Des orages parfois puissants ont concerné les Hauts-de-France le jeudi 18 juin, à l’issue d’une journée de très forte chaleur.
Une supercellule très active entre Normandie et Nord – Pas de Calais
Un système pluvio-instable évolue dès la matinée du 18 juin entre Bretagne et Basse-Normandie. Au fil de la journée, il progresse vers l’est et s’alimente dans une masse d’air de plus en plus surchauffée en basses couches et de plus en plus instable. Il finit ainsi par développer une activité orageuse en Haute-Normandie, en s’organisant progressivement sous la forme d’un QLCS (Quasi-Linear Convective System, ou système convectif quasi-linéaire).
Vers 15h30 locales, la pointe sud du système commence à acquérir une organisation supercellulaire, lors de son transit sur la Seine-Maritime. Vers 17h00, après 1h30 d’intensification progressive, la supercellule finit par présenter une structure stable et aboutie.

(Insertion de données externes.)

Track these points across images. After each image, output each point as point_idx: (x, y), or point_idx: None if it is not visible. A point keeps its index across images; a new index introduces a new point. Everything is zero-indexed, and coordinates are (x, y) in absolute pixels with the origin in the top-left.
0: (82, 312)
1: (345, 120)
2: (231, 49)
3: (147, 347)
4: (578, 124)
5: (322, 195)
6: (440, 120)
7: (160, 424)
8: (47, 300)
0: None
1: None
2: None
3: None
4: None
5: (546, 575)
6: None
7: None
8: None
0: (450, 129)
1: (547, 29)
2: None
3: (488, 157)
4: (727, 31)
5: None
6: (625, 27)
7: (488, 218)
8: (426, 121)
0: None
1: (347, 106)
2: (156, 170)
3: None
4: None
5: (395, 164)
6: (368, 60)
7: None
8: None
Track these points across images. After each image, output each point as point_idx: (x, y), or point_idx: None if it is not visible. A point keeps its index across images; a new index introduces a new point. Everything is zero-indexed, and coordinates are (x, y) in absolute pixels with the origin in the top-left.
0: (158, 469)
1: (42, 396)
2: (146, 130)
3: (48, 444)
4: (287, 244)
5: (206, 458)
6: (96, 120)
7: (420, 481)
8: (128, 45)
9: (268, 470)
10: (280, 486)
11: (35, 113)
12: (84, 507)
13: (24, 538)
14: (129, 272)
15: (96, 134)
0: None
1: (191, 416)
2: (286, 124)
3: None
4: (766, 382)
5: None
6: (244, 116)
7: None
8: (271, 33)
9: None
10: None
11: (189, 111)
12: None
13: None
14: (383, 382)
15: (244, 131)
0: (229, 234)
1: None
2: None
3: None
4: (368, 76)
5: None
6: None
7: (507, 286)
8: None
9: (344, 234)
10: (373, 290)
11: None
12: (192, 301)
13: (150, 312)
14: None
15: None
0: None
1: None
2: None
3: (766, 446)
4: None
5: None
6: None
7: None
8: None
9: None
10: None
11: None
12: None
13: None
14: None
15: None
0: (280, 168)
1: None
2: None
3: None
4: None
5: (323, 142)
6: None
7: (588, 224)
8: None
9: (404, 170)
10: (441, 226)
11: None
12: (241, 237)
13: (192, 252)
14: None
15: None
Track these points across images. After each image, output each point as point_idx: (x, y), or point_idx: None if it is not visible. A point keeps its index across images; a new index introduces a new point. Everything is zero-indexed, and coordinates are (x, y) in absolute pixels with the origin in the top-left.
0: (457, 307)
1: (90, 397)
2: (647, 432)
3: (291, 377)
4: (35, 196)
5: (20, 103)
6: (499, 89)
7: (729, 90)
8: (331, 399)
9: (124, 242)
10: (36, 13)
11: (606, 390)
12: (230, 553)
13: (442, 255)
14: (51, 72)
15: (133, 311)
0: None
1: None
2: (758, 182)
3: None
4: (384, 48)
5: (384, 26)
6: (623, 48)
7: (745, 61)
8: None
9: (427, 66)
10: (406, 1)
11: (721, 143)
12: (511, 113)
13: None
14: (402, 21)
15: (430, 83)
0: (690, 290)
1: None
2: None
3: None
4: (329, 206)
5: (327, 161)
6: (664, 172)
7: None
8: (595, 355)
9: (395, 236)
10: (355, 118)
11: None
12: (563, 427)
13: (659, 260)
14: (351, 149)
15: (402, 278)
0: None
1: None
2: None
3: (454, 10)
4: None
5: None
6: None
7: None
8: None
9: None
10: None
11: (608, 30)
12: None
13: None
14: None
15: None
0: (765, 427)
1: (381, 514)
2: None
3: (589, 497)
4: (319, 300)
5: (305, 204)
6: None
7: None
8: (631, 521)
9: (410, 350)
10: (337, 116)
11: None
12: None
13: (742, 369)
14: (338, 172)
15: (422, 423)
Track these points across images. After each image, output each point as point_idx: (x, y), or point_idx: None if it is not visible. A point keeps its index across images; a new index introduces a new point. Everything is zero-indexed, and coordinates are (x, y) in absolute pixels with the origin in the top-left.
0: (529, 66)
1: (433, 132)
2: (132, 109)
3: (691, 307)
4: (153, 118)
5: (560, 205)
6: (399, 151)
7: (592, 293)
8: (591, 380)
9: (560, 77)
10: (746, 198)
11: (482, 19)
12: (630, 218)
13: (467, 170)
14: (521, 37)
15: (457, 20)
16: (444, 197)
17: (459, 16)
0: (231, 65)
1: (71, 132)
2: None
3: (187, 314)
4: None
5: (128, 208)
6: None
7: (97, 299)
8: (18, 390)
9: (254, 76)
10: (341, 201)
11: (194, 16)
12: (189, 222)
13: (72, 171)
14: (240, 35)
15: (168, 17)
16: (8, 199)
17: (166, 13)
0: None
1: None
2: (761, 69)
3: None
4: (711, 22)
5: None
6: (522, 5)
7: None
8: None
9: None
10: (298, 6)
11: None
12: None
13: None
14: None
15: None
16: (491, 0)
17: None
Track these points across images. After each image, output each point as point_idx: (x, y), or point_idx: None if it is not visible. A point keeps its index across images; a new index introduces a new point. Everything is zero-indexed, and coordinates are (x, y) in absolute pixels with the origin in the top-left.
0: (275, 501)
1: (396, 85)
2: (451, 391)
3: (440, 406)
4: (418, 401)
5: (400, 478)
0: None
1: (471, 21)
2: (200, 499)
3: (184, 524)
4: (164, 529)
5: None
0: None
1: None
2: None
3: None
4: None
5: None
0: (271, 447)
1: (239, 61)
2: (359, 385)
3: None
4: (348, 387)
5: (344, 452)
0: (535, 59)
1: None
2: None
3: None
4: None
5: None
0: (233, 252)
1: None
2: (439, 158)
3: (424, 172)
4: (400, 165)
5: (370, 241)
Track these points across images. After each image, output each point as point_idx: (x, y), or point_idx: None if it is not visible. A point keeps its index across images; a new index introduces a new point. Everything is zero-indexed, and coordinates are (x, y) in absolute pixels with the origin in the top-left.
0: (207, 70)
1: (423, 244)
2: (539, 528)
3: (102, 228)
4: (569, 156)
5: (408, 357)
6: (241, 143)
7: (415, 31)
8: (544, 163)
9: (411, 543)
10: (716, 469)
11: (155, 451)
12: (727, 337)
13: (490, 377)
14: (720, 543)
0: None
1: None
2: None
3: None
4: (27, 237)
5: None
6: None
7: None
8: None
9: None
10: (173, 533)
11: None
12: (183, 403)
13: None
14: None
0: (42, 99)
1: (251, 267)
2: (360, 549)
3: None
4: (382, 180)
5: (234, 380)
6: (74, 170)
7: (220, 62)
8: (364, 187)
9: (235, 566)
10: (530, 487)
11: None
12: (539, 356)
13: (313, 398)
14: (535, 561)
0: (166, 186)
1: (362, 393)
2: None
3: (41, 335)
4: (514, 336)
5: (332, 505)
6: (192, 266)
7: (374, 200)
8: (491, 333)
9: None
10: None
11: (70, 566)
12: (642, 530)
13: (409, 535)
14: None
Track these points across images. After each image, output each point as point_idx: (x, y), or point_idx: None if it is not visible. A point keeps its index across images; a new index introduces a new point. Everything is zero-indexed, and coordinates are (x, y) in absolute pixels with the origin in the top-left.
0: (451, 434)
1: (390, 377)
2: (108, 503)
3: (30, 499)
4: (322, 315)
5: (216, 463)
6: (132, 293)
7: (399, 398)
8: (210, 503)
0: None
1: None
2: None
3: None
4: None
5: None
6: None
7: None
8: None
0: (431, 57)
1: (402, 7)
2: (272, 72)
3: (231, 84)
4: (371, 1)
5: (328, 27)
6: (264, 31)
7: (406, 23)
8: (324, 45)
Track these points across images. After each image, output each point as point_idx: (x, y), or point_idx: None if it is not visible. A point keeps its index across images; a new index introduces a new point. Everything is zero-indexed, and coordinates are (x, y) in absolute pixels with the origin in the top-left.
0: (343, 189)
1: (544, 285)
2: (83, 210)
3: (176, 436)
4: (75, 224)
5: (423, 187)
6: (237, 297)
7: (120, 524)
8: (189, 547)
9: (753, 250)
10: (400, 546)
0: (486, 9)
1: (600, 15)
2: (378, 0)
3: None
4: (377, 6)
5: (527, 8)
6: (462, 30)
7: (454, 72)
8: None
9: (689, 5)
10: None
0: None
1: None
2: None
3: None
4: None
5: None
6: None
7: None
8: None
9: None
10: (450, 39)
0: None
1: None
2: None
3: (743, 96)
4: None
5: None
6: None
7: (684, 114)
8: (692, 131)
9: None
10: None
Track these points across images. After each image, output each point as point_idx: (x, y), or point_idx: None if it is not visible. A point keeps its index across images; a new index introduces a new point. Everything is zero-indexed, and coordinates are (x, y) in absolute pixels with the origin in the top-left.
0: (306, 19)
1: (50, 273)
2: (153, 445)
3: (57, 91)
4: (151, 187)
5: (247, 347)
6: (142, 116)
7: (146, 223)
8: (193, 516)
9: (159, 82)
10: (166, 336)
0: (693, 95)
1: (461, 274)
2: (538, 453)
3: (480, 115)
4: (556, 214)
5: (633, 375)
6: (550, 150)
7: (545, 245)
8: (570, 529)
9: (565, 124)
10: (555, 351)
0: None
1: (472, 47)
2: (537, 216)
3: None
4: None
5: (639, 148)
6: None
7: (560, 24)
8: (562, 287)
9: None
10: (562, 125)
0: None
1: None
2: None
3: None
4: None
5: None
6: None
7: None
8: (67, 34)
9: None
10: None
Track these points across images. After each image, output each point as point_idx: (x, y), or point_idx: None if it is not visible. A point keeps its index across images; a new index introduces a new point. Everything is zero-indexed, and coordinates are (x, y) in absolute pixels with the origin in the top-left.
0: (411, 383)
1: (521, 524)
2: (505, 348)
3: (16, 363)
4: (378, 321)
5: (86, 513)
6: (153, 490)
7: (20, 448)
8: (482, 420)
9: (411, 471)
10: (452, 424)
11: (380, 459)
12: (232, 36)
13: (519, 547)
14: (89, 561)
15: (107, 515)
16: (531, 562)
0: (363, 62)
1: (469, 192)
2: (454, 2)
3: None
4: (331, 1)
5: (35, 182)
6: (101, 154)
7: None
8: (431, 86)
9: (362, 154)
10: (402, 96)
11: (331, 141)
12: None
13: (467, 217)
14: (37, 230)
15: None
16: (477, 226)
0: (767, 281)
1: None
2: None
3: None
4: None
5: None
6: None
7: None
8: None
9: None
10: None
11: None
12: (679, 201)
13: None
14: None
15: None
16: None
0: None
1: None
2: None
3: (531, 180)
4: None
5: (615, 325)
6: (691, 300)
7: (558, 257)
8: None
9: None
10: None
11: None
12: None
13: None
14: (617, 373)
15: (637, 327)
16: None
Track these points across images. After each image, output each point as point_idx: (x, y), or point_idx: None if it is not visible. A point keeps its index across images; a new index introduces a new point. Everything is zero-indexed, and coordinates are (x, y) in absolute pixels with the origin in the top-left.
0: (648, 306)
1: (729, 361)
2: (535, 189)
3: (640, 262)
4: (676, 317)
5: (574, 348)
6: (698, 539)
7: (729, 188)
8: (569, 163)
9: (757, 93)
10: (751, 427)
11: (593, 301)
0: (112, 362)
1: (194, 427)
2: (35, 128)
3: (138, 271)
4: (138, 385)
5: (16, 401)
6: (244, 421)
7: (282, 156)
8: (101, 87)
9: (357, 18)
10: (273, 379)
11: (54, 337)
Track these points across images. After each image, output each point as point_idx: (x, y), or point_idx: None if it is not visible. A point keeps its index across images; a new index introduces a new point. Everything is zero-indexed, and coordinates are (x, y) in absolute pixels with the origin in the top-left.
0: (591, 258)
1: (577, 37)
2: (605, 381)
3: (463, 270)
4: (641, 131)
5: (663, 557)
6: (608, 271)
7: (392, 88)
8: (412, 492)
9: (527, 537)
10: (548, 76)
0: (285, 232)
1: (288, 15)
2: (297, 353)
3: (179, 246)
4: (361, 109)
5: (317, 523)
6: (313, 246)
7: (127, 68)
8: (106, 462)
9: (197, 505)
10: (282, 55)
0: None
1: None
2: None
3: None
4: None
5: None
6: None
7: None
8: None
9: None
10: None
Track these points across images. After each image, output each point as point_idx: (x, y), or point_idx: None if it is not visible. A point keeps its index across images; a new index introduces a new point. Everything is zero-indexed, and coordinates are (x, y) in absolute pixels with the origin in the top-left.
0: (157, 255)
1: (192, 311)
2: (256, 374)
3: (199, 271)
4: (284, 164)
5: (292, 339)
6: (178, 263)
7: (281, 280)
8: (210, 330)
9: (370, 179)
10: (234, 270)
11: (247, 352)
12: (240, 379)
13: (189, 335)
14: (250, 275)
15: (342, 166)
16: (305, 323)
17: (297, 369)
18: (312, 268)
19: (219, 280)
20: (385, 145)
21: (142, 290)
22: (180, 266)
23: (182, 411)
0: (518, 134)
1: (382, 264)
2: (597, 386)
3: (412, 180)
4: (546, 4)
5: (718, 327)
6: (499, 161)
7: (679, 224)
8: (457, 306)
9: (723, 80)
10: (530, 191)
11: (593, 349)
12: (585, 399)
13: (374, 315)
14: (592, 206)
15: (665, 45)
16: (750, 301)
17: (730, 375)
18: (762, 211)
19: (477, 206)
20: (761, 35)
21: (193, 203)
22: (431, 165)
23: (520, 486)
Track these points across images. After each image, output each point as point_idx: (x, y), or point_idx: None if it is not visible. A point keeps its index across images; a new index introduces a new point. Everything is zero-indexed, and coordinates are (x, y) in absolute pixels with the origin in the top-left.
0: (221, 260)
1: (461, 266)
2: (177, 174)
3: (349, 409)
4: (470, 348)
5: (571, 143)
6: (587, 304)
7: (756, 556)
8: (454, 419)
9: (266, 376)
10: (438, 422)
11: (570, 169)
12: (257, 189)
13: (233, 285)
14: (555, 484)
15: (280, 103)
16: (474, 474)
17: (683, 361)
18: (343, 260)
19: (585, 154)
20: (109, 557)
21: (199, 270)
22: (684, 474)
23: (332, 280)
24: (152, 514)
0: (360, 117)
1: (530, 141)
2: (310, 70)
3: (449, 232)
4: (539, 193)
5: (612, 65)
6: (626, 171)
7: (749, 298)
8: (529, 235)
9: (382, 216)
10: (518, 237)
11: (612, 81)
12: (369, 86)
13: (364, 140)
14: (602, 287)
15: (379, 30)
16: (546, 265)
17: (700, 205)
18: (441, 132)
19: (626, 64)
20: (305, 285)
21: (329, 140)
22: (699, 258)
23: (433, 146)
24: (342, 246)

Elle circule à ce moment-là à proximité d’Amiens (Somme), et poursuit sa route vers l’est/nord-est.
L’activité électrique s’accentue alors fortement et la supercellule devient mature, puissante et très bien structurée. Entre 18h45 et 20h00, elle traverse le sud du département du Nord, en présentant une signature radar typique. Les radars Doppler confirment la présence d’un mésocyclone stable et vigoureux, avec un dipôle de vitesses radiales bien structuré. De très fortes rafales de vent et de fortes chutes de grêle sont observées à son passage, avant qu’elle ne se dissipe en approchant de la frontière belge.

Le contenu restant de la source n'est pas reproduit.